→ Exercise objective
Copy the listing below line for line without changing any wording, and leave the pictures out of your copy.

____________________

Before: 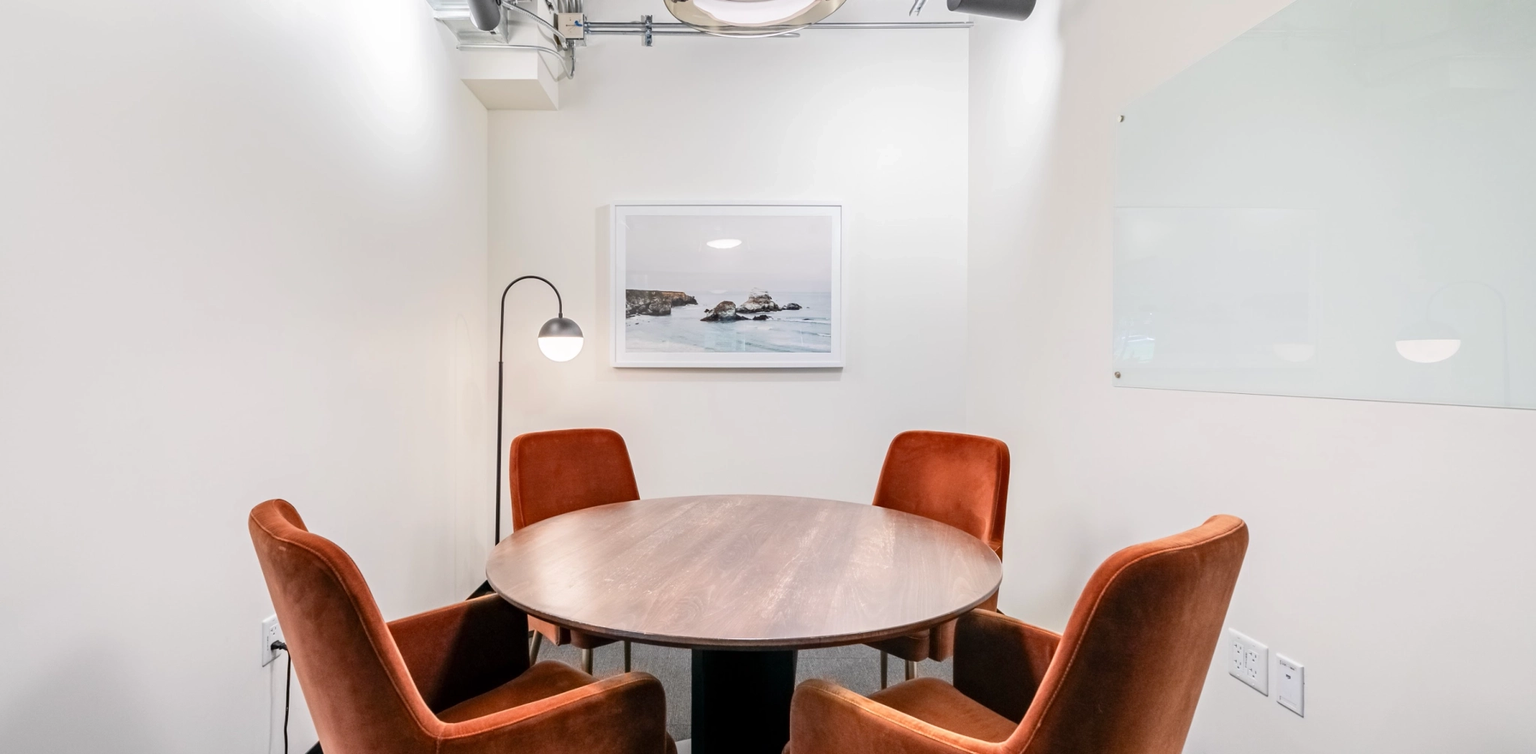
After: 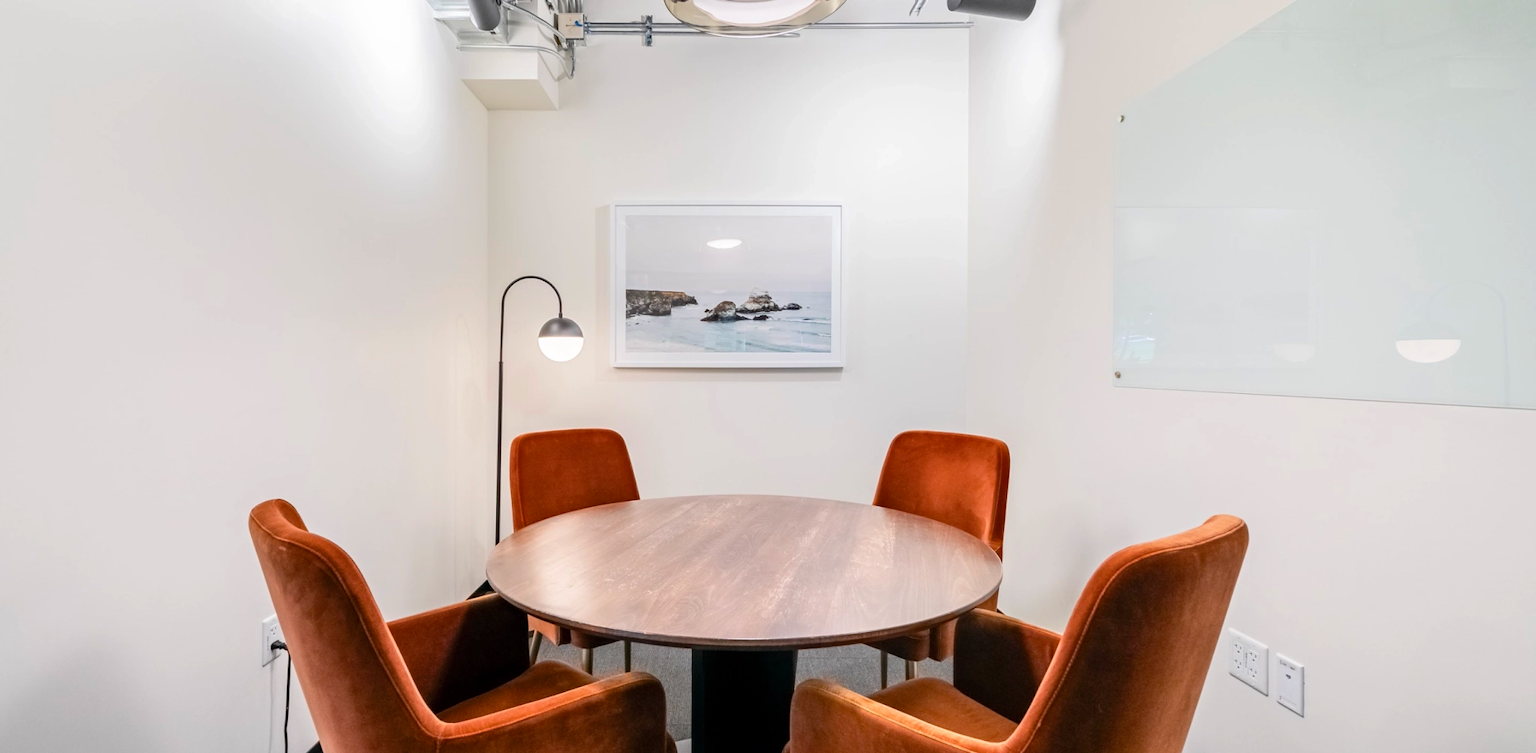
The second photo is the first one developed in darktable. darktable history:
color balance rgb: linear chroma grading › global chroma 15.626%, perceptual saturation grading › global saturation 0.543%, global vibrance 9.231%
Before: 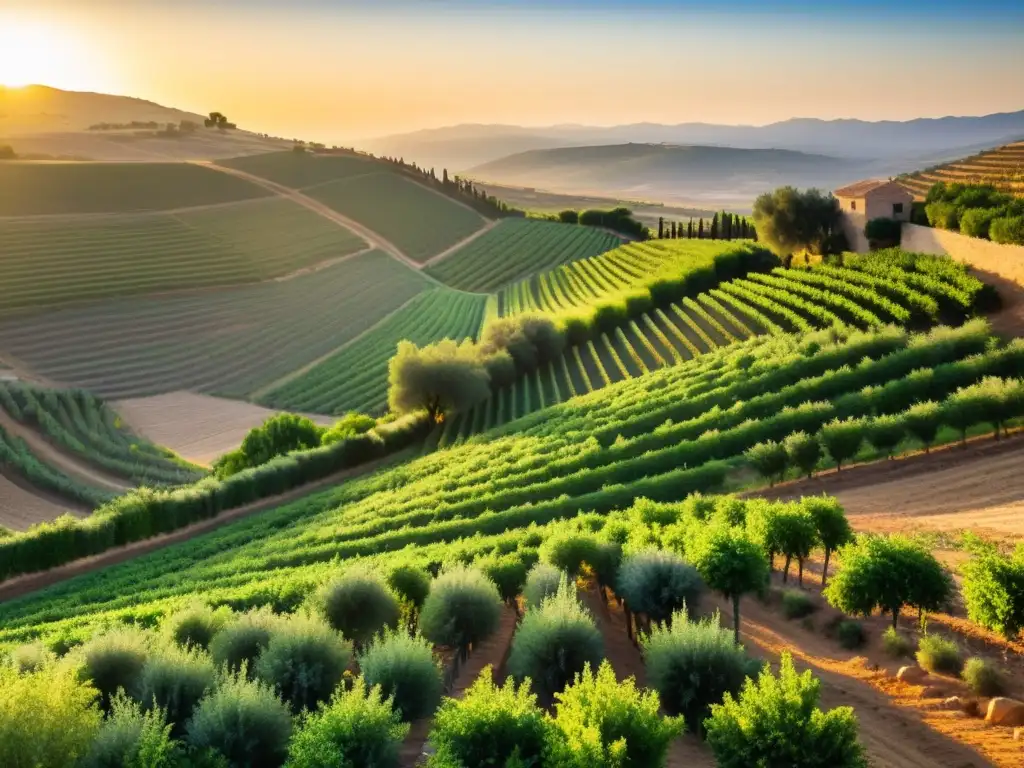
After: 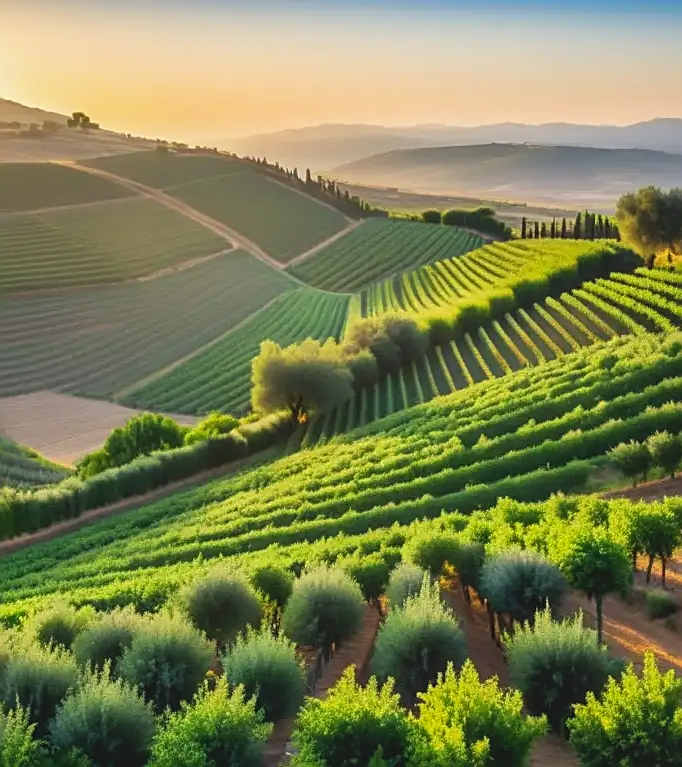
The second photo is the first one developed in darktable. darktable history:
sharpen: on, module defaults
crop and rotate: left 13.384%, right 19.919%
local contrast: highlights 47%, shadows 1%, detail 99%
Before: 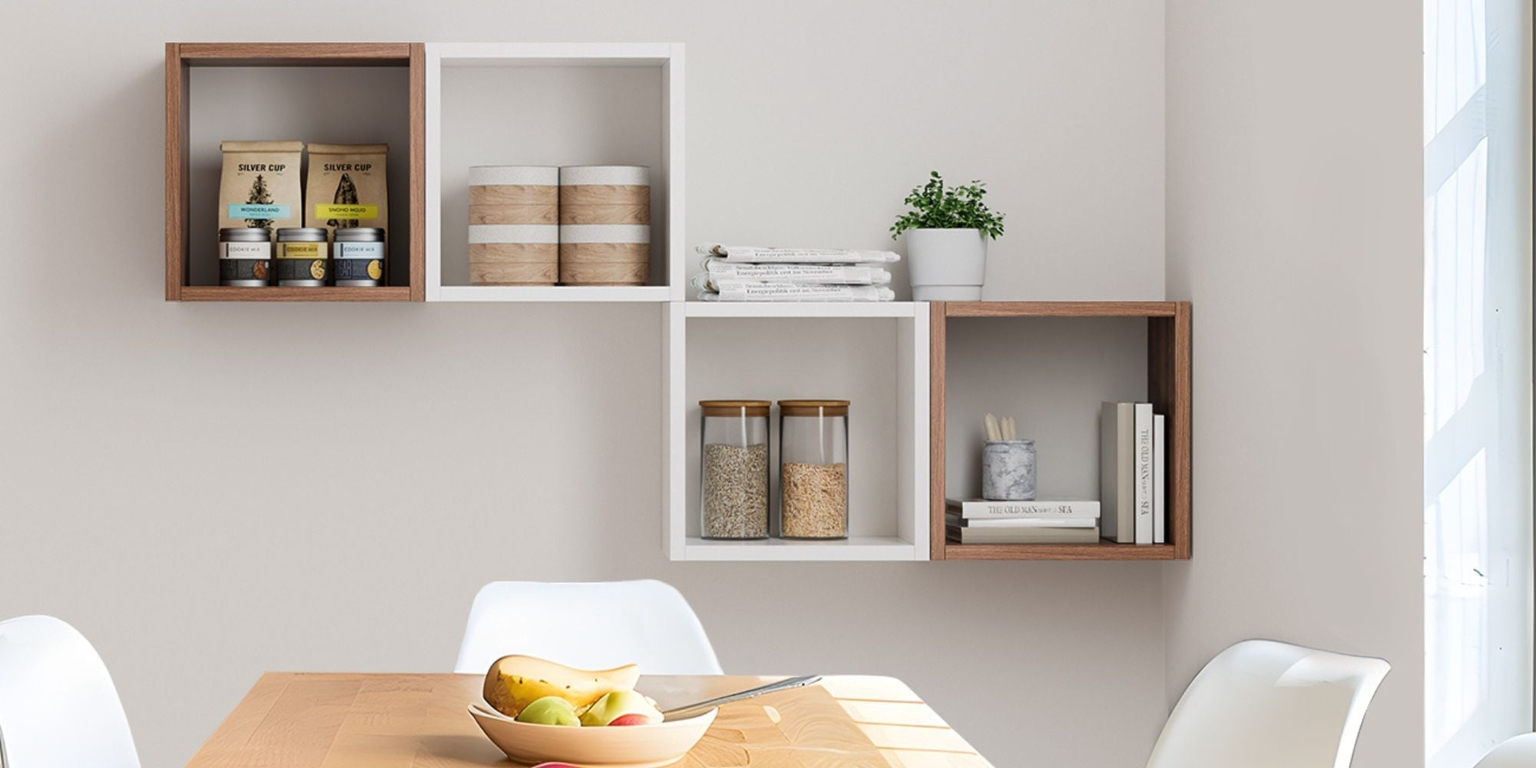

____________________

→ Output below
Before: 
After: 
The second photo is the first one developed in darktable. darktable history:
color balance rgb: linear chroma grading › global chroma 15.626%, perceptual saturation grading › global saturation 0.543%, global vibrance 9.231%
Before: 
After: 
The second photo is the first one developed in darktable. darktable history:
sharpen: on, module defaults
crop and rotate: left 13.384%, right 19.919%
local contrast: highlights 47%, shadows 1%, detail 99%
Before: 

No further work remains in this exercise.